Data provided below:
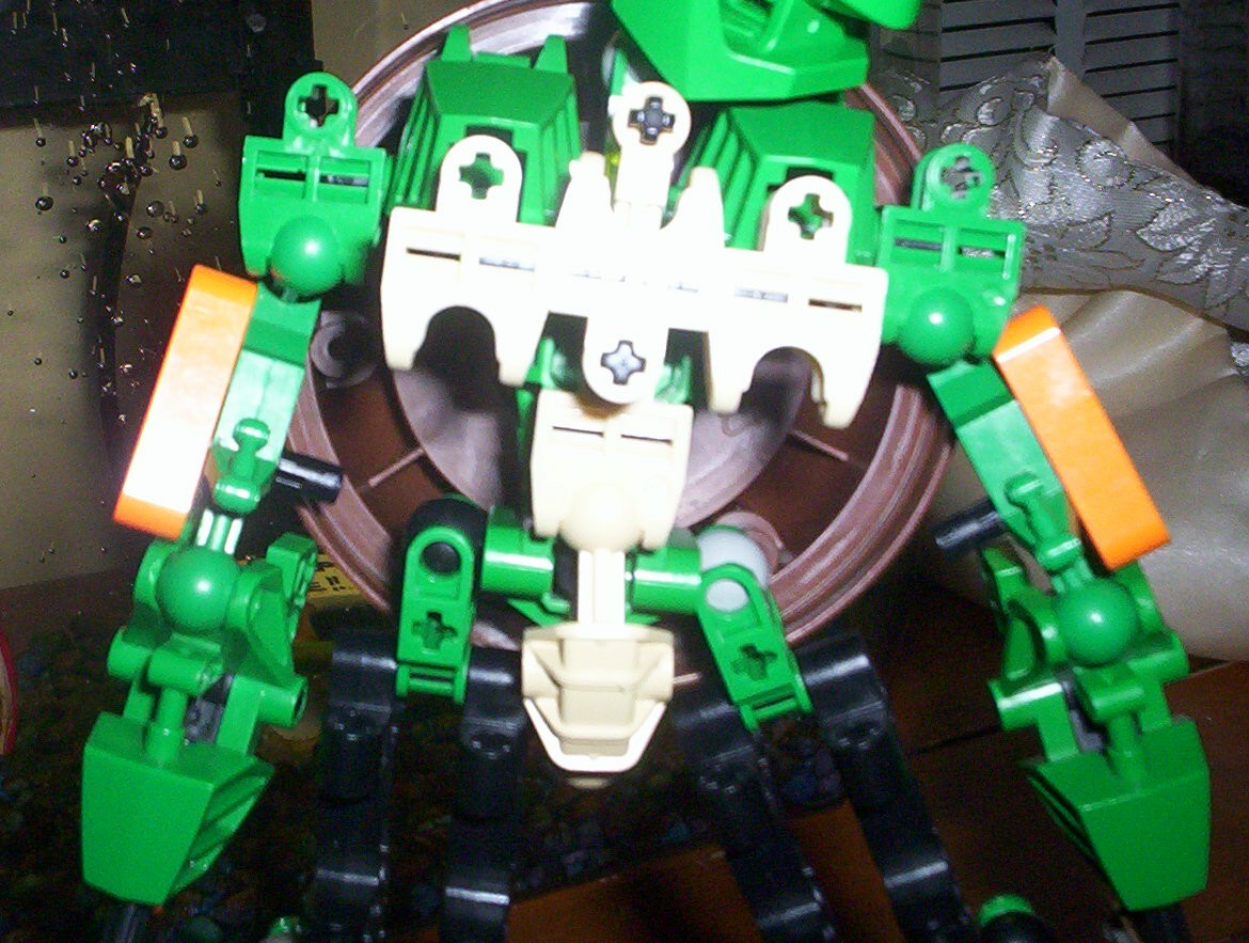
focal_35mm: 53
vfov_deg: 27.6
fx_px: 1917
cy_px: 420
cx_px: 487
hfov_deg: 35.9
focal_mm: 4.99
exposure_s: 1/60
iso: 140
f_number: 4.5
End of Data provided.
Data provided below:
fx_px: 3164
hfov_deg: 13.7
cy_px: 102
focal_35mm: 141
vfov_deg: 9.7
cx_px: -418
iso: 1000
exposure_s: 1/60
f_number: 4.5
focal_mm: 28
End of Data provided.
- _Work to be completed_:
Only those lines of the entries above that run from the line containing "fx_px: 3164" to the line containing "focal_mm: 28", both included, should be transcribed exactly.

- _Your response_:
fx_px: 3164
hfov_deg: 13.7
cy_px: 102
focal_35mm: 141
vfov_deg: 9.7
cx_px: -418
iso: 1000
exposure_s: 1/60
f_number: 4.5
focal_mm: 28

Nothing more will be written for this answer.